Chronic Obstructive Pulmonary Disease and Smoking Status — United States, 2017

Anne G. Wheaton, PhD; Yong Liu, MD; Janet B. Croft, PhD; Brenna VanFrank, MD; Thomas L. Croxton, PhD, MD; Antonello Punturieri, MD, PhD; Lisa Postow, PhD; Kurt J. Greenlund, PhD


Morbidity and Mortality Weekly Report. 2019;68(24):533-538. 

In This Article


The higher COPD prevalences observed among women, older adults, American Indians/Alaska Natives, adults with less education, those with a history of asthma, and those residing in rural areas were consistent with results from previous studies.[1–3] The geographic distribution also was consistent.[1] These patterns were similar among adults who had never smoked. Although smoking tobacco is the main contributor to COPD in the United States, other factors might play a role in the development of COPD among nonsmokers, including secondhand smoke exposure, occupational and environmental exposures, and chronic asthma.[4,5] Secondhand smoke exposure, in either childhood or as an adult, has been associated with an increased risk for COPD-associated mortality.[6] The 2006 Surgeon General's report on secondhand smoke concluded that although the evidence suggested a causal relationship between exposure to secondhand smoke and COPD risk, there was insufficient evidence to state definitively that the relationship is causal.[7]

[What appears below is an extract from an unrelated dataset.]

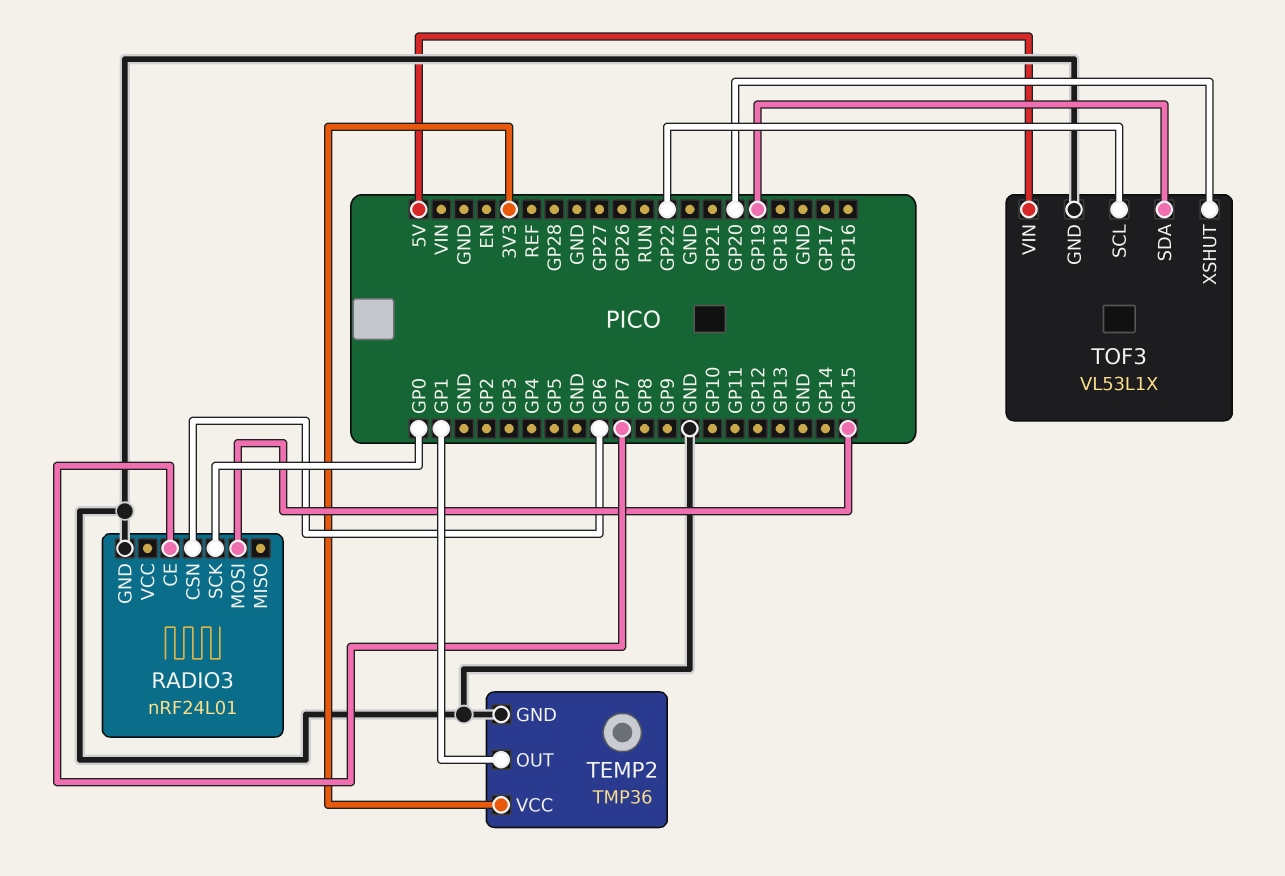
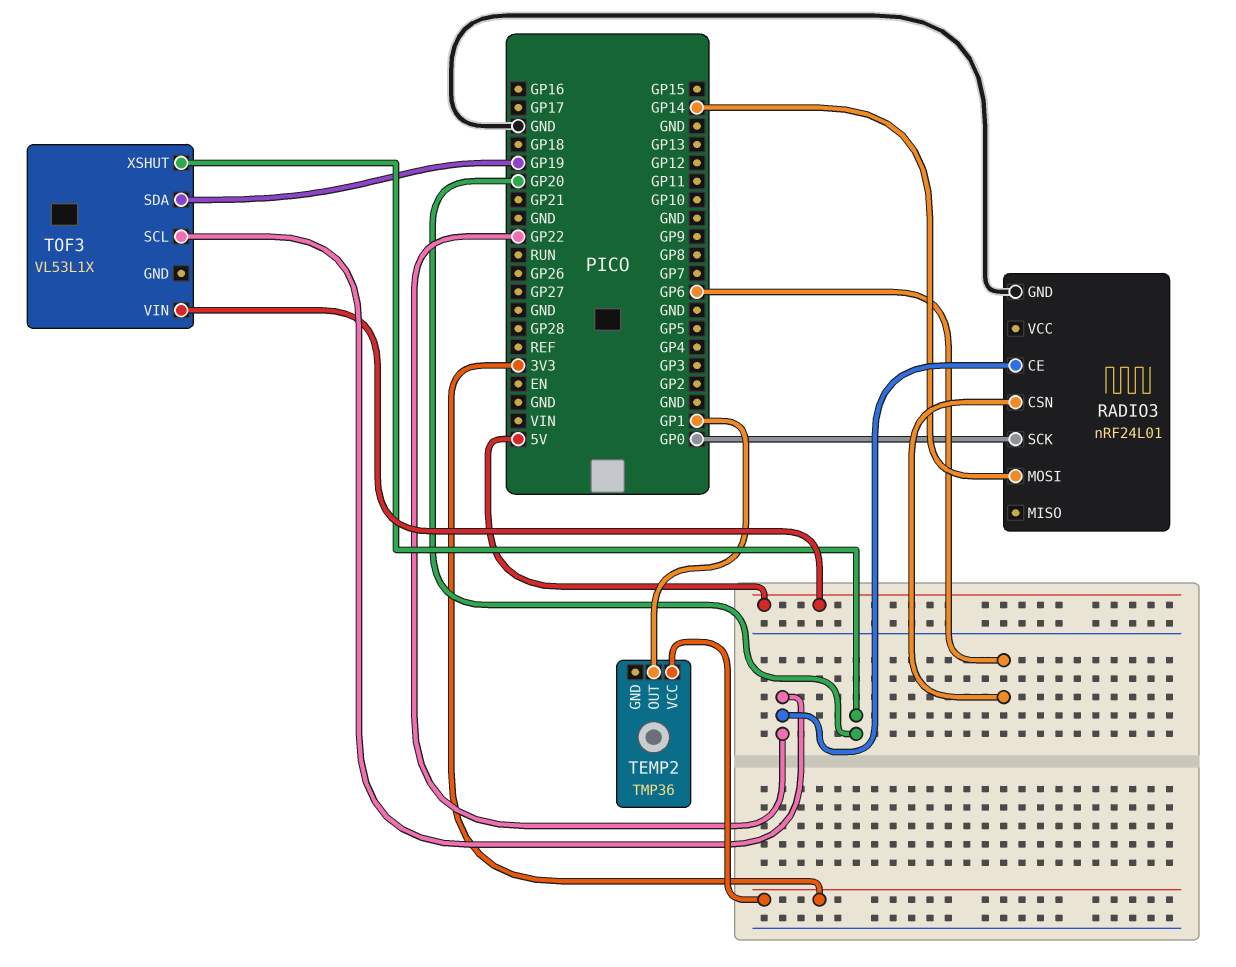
RADIO3 pin CE: GP7 -> GP22
RADIO3 pin MOSI: GP15 -> GP14
TEMP2 pin GND: GND -> none
TOF3 pin GND: GND -> none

In the current analysis, the geographic distribution of high COPD prevalence was similar for current smokers and adults who never smoked. There is also a strong correlation between state-level prevalences of COPD among adults who never smoked and state-level prevalence of current smoking. This could reflect that in certain regions adults who never smoked might be more likely to be exposed to secondhand smoke. Among the states in the highest quartile for COPD among adults who never smoked, only New Jersey had laws banning smoking in private worksites, restaurants, and bars as of December 31, 2017; the remainder of states in that quartile either had no smoke-free laws or laws banning smoking in only one or two venues.**

The findings in this report are subject to at least seven limitations. First, COPD status was based on self-report, not on medical records or diagnostic tests, and might be subject to recall and social desirability biases. Second, physicians might be more likely to diagnose COPD and other smoking-related diseases in states with high smoking rates, whereas COPD might be more likely to remain undiagnosed in states with lower smoking rates. Third, smoking status also was based on self-report and might be subject to social desirability bias. Fourth, because the data were cross-sectional, causality could not be examined. Fifth, e-cigarette use was not examined in this report. There were no other measures of exposure to secondhand smoke or other indoor or outdoor air pollutants or history of respiratory infections, all of which might contribute to COPD risk. Sixth, BRFSS surveys noninstitutionalized adults and does not include adults who live in long-term care facilities, prisons, and other facilities; therefore, findings are not generalizable to those populations. Finally, state BRFSS response rates were relatively low, which might lead to selection bias.

Population-based strategies for smoking prevention and control have the potential to decrease the prevalence of COPD in the United States. Such strategies include tobacco product price increases, mass media antismoking campaigns, comprehensive smoke-free laws, and barrier-free access to evidence-based cessation interventions.†† Comprehensive smoke-free laws not only help protect nonsmokers from secondhand smoke exposure, but they can also promote adoption of voluntary smoke-free rules in private settings (e.g., homes and automobiles) and reduce smoking prevalence through increased cessation and decreased initiation.§§ Clinicians can play a key role in increasing access to and use of cessation therapies, including counseling and Food and Drug Administration-approved cessation medications.¶¶ Current clinical guidelines recommend screening all patients for tobacco use at every visit;[8] however, clinicians should be mindful that not all COPD is necessarily caused by smoking and should use spirometry for diagnosis in patients with COPD symptoms,[9] regardless of their smoking history.